# Bantam Chicken Hens...



## Foenicks (Oct 24, 2008)

I know this ain't pigeon related. Sue me. 

I have been thinking about my chickens recently, and how I've gotten really attached to certain members of my flock..

When we first got chickens, I think I was in kindergarden. I'm not sure. But, by god I was a happy little kid. There was a golden sebright and an Ameraucana. Teenie and Weenie. Both sweet little bantam hens. I loved them so much. Weenie wheezed a lot, she had some allergies. And they survived for a few years.

Over that span of years we had acquired more to our tiny flock. I don't distinctly remember them, but I know for sure they're weren't bantams. Then, our neighbors had a dog, named 'Socks' and he was the death of me... Well... Teenie and Weenie that is.

Then, we got Pepperoni, Pizza, Pepper, Mary and Girlfriend. Oh my, god. They were the sweetest bunch of bantams you ever saw. Pepper was the rooster of the bunch. Pepperoni was the first to go. She was an okay hen, she was incubating some eggs at the time. Pizza was soon to follow. 

Pepper, oh god, I loved him. He was okay with me. He was pure black rooster with a single, tiny, yellow feather on his neck. I was the only one he wouldn't go berserk on. Then he got killed. Girlfriend shared the same fate as the others.

Now Mary, haha! She was the best. She followed me around, I cuddled with her. She was like my best friend. I had her for many years, and I was so attached. She was getting older, and wouldn't nest with the younger, larger hens because they threw her out. She was part of 'my' flock now. Then one day, she disappeared. We never saw her again.
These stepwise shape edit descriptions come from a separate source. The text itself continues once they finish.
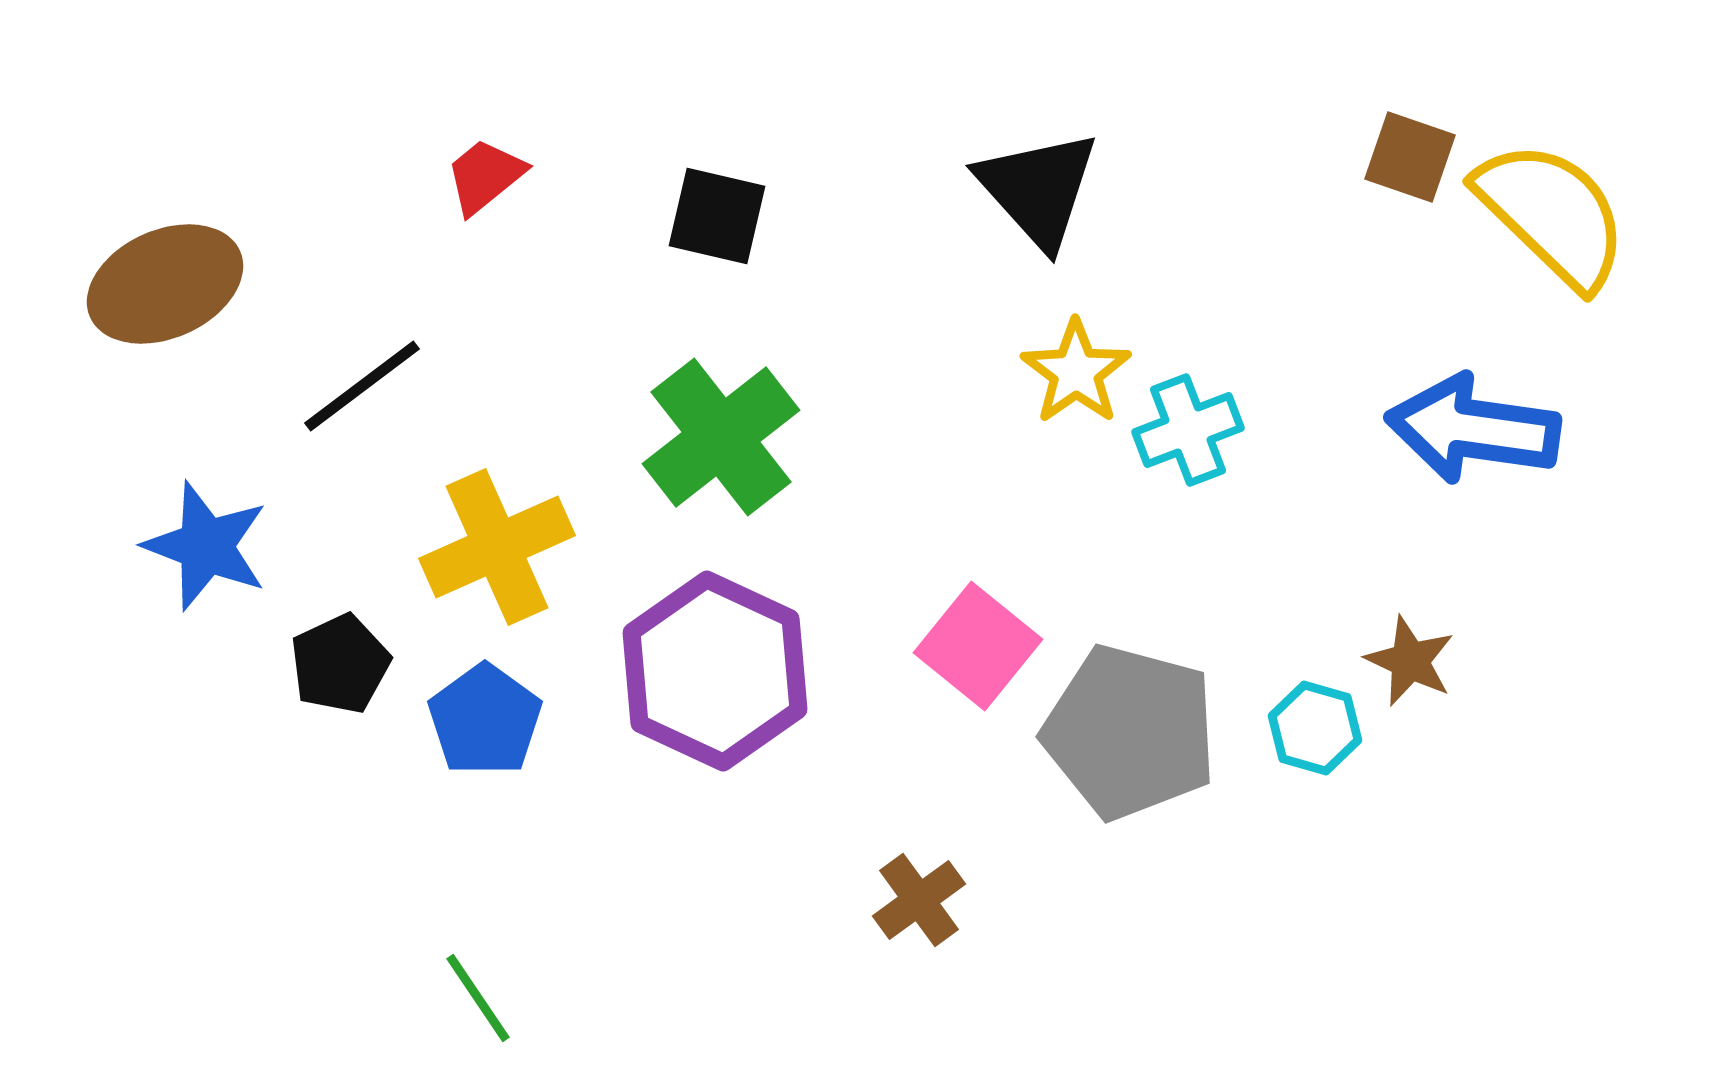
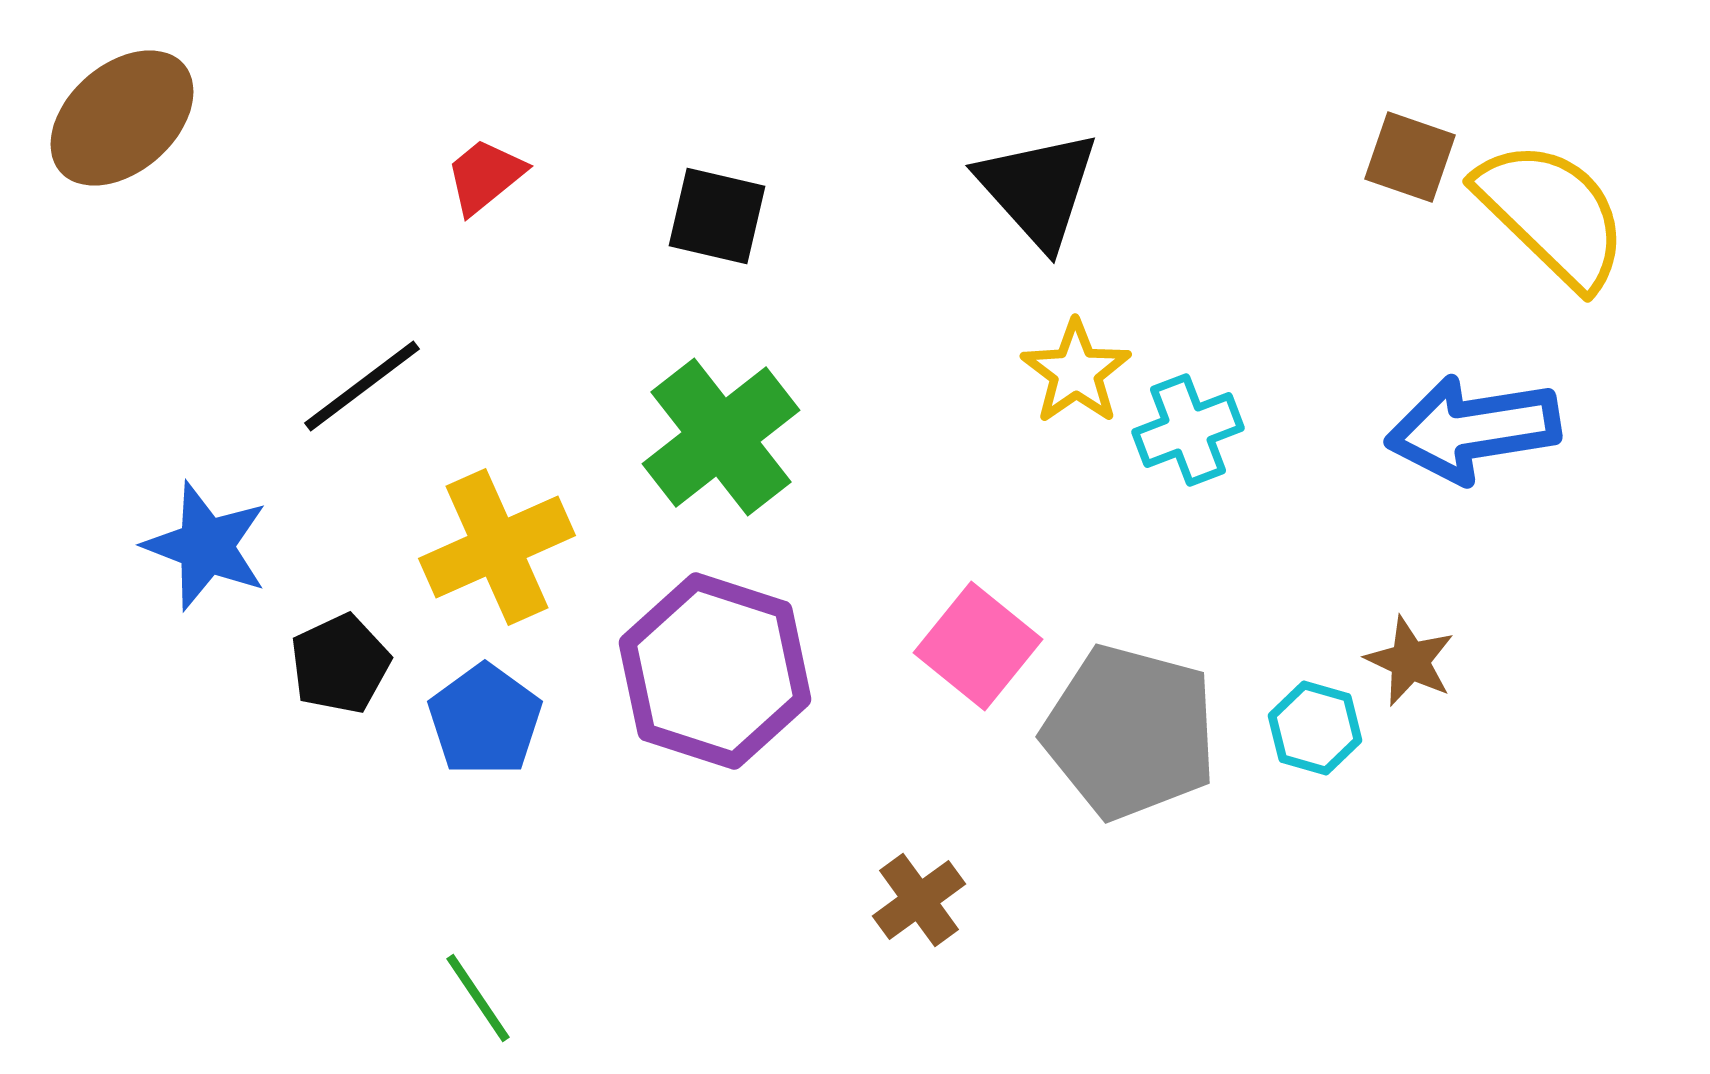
brown ellipse: moved 43 px left, 166 px up; rotated 17 degrees counterclockwise
blue arrow: rotated 17 degrees counterclockwise
purple hexagon: rotated 7 degrees counterclockwise
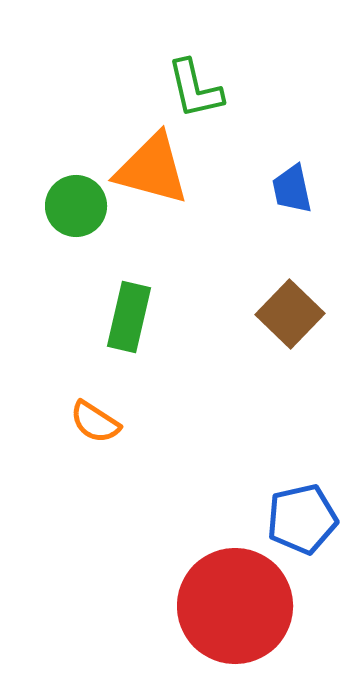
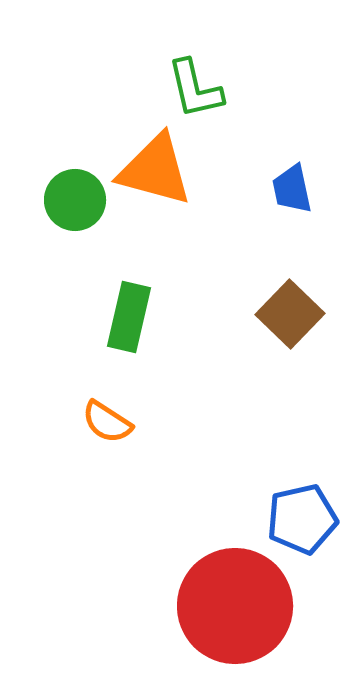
orange triangle: moved 3 px right, 1 px down
green circle: moved 1 px left, 6 px up
orange semicircle: moved 12 px right
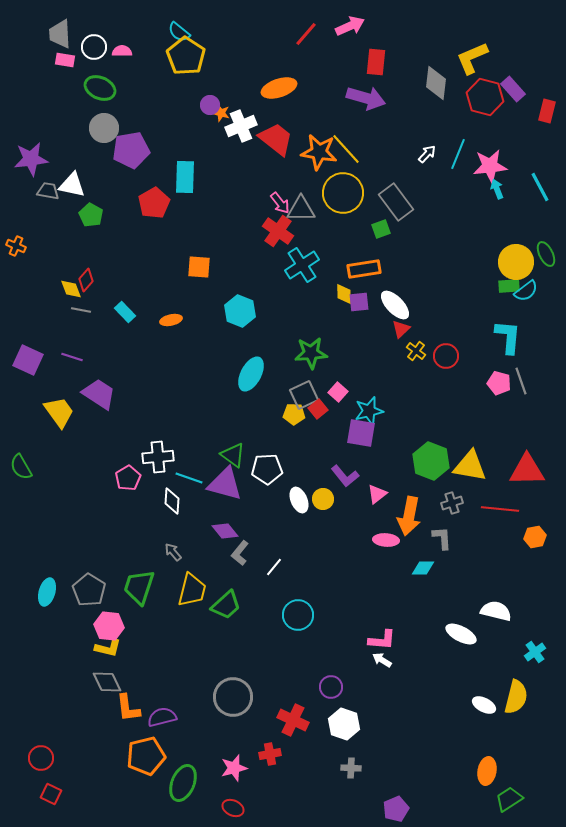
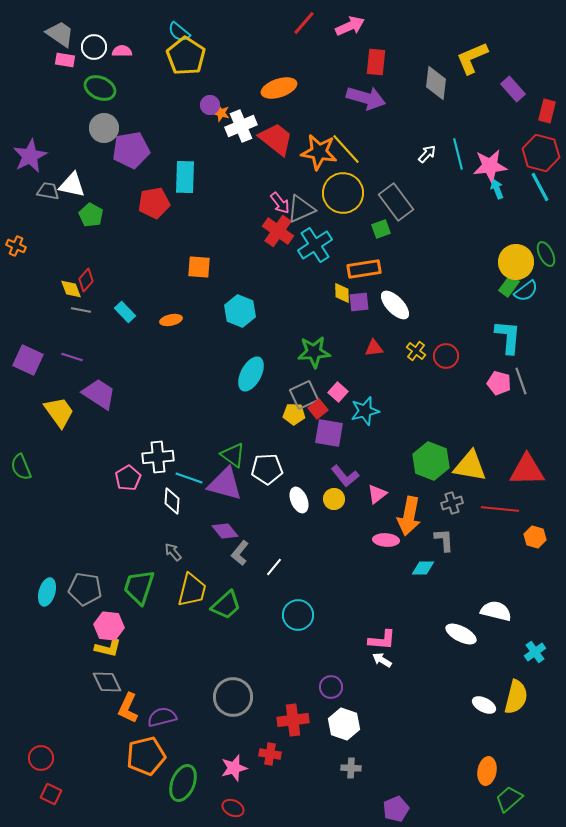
gray trapezoid at (60, 34): rotated 128 degrees clockwise
red line at (306, 34): moved 2 px left, 11 px up
red hexagon at (485, 97): moved 56 px right, 56 px down
cyan line at (458, 154): rotated 36 degrees counterclockwise
purple star at (31, 159): moved 1 px left, 3 px up; rotated 20 degrees counterclockwise
red pentagon at (154, 203): rotated 20 degrees clockwise
gray triangle at (301, 209): rotated 24 degrees counterclockwise
cyan cross at (302, 265): moved 13 px right, 20 px up
green rectangle at (509, 286): rotated 50 degrees counterclockwise
yellow diamond at (344, 294): moved 2 px left, 1 px up
red triangle at (401, 329): moved 27 px left, 19 px down; rotated 36 degrees clockwise
green star at (311, 353): moved 3 px right, 1 px up
cyan star at (369, 411): moved 4 px left
purple square at (361, 433): moved 32 px left
green semicircle at (21, 467): rotated 8 degrees clockwise
yellow circle at (323, 499): moved 11 px right
orange hexagon at (535, 537): rotated 25 degrees clockwise
gray L-shape at (442, 538): moved 2 px right, 2 px down
gray pentagon at (89, 590): moved 4 px left, 1 px up; rotated 24 degrees counterclockwise
orange L-shape at (128, 708): rotated 32 degrees clockwise
red cross at (293, 720): rotated 32 degrees counterclockwise
red cross at (270, 754): rotated 20 degrees clockwise
green trapezoid at (509, 799): rotated 8 degrees counterclockwise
Right now we have some old hens a two bantams, named Eaglehead and Henny Penny. We also have a young, Mary-like Ameraucana named 'Little Girl' because she is FULL GROWN and the size of a pigeon. She also has five toes on one foot, and four on the other(thats like having a normal hand and two thumbs on the other!). She's really sweet and follows me around. She'll be celebrating her 2nd birthday next April 09!


----------



## pdpbison (Mar 15, 2005)

Hi Foenicks,




I understand...


I have a little Bantam Hen and she's a sweetie...


When she takes off from a seven-foot-up Perch and lands on my head as I sit...believe me, I am very glad she is a 'Bantam' and not soms six pound behemoth of a Hen..!



Some mentions here -


http://www.pigeons.biz/forums/f34/chicken-talk-for-all-things-chicken-28385.html



Phil
l v


----------